- _Dokumentauszug_
★ ★ ★ ★ ★
Im Jahr 1932 mit seinen äußeren und inneren Nöten - insbesondere der Arbeitslosigkeit - beschloss Pfarrer Franz Füssl (1904 - 1990) zusammen mit einigen Jugendlichen, das Leben, Leiden, Sterben und Auferstehen des Erlösers Jesus Christus darzustellen. Die Text-Grundlage lieferte Hofrat Prof. Josef Neumair (1877 - 1960), der Direktor der Lehrerbildungsanstalt in Wien und Präsident des Österreichischen Bundesverlages. Der Passionsspieltext wurde im Laufe der Zeit immer wieder überarbeitet und zuletzt durch Rainer Holzbauer dem heutigen Sprachgefühl angepasst. Um das „Licht des Heils“ weiterzugeben, bedienen wir uns im Spiel der Mittel des Theaters und machen das Evangelium erlebbar. Eine besondere Rolle übernimmt dabei die Musik von Herbert Pichler nach Texten von Josef Dirnbeck aus dem Jahr 2000.
★ ★ ★ ★ ★
- _Entnommene Angaben_
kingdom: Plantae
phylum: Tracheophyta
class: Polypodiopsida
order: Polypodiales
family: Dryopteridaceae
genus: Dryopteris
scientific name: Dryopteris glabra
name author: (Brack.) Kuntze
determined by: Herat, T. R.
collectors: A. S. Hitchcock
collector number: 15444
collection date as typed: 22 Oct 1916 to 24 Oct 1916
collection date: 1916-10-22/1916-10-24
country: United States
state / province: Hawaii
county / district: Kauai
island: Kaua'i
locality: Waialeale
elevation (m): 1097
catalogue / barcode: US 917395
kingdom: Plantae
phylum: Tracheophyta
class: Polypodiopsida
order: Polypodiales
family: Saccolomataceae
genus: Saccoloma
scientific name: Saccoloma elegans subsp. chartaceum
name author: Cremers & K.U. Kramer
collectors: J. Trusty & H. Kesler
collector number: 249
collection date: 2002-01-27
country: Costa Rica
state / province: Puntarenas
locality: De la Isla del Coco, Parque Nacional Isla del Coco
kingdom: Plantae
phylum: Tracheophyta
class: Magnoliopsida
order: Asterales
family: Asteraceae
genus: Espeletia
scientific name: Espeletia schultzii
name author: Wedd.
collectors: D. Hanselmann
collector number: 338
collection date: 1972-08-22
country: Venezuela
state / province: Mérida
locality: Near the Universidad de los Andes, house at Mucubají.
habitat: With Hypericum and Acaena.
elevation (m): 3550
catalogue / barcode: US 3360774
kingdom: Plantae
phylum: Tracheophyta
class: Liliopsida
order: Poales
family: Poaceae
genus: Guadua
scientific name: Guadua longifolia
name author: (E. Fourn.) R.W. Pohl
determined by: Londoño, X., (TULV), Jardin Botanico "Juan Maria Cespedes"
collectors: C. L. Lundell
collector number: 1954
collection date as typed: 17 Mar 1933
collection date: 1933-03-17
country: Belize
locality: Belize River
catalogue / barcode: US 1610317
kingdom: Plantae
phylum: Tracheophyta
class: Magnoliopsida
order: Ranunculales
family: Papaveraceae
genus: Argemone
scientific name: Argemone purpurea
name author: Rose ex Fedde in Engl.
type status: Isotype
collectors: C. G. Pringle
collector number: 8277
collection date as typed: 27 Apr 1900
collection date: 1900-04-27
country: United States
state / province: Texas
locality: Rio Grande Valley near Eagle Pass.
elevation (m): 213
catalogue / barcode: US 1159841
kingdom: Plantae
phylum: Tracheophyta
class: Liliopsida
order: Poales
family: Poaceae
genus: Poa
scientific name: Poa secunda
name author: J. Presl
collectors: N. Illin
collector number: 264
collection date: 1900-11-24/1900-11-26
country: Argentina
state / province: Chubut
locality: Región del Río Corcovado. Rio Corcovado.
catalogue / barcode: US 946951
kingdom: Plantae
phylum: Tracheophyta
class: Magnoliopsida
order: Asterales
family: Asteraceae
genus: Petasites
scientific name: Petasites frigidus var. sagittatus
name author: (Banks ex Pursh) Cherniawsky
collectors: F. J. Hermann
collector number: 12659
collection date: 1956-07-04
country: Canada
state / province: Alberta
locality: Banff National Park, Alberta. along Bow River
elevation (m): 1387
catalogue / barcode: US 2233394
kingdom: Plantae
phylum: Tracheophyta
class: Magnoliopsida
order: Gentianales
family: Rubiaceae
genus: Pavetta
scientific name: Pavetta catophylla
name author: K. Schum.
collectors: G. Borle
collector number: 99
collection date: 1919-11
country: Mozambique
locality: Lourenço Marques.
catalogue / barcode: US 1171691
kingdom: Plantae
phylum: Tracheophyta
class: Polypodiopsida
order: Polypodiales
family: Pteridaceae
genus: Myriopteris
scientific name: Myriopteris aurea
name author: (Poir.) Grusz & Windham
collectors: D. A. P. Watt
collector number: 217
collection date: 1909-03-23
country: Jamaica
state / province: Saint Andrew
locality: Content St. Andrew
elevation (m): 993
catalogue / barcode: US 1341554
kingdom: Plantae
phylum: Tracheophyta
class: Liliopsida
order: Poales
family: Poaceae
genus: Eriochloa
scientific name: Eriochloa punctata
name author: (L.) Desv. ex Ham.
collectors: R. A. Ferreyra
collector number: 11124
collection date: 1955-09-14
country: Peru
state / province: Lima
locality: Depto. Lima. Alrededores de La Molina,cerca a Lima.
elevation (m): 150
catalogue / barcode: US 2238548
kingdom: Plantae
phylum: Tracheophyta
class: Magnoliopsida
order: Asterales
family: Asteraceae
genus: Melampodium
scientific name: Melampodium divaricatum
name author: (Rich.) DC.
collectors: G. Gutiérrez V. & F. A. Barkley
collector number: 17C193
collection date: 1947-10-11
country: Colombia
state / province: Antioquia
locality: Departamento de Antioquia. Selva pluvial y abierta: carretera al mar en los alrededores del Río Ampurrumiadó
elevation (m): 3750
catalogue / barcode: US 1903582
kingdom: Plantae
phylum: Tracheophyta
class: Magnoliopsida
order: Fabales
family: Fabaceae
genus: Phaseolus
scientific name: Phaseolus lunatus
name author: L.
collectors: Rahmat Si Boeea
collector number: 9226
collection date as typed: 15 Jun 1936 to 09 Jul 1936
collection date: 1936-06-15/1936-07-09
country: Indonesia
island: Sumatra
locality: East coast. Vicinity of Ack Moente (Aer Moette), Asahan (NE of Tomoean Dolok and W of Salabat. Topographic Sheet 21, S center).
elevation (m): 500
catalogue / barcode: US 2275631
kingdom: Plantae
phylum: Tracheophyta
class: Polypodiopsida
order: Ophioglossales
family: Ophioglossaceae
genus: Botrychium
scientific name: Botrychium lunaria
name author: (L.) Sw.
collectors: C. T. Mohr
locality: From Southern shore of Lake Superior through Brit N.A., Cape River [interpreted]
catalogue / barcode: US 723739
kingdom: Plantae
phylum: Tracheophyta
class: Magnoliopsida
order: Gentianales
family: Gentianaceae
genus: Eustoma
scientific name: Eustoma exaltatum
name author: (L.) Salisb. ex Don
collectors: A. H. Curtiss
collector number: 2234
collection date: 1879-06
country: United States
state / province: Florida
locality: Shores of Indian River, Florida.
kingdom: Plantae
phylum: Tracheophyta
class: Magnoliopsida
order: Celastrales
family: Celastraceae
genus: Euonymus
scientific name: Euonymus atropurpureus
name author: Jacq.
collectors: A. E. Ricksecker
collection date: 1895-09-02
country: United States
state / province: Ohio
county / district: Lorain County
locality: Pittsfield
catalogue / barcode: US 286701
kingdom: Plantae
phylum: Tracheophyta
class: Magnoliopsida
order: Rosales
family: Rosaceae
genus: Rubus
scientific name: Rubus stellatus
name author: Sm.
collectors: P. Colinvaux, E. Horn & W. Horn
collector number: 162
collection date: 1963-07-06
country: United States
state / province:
★ ★ ★ ★ ★
Gib den Abschnitt aus dem Textauszug über das Passionsspiel von „Im Jahr 1932“ bis „dem Jahr 2000.“ wortgetreu wieder. Die Daten sind eigenständiges Material und gehören nicht zum Textauszug über das Passionsspiel.

Im Jahr 1932 mit seinen äußeren und inneren Nöten - insbesondere der Arbeitslosigkeit - beschloss Pfarrer Franz Füssl (1904 - 1990) zusammen mit einigen Jugendlichen, das Leben, Leiden, Sterben und Auferstehen des Erlösers Jesus Christus darzustellen. Die Text-Grundlage lieferte Hofrat Prof. Josef Neumair (1877 - 1960), der Direktor der Lehrerbildungsanstalt in Wien und Präsident des Österreichischen Bundesverlages. Der Passionsspieltext wurde im Laufe der Zeit immer wieder überarbeitet und zuletzt durch Rainer Holzbauer dem heutigen Sprachgefühl angepasst. Um das „Licht des Heils“ weiterzugeben, bedienen wir uns im Spiel der Mittel des Theaters und machen das Evangelium erlebbar. Eine besondere Rolle übernimmt dabei die Musik von Herbert Pichler nach Texten von Josef Dirnbeck aus dem Jahr 2000.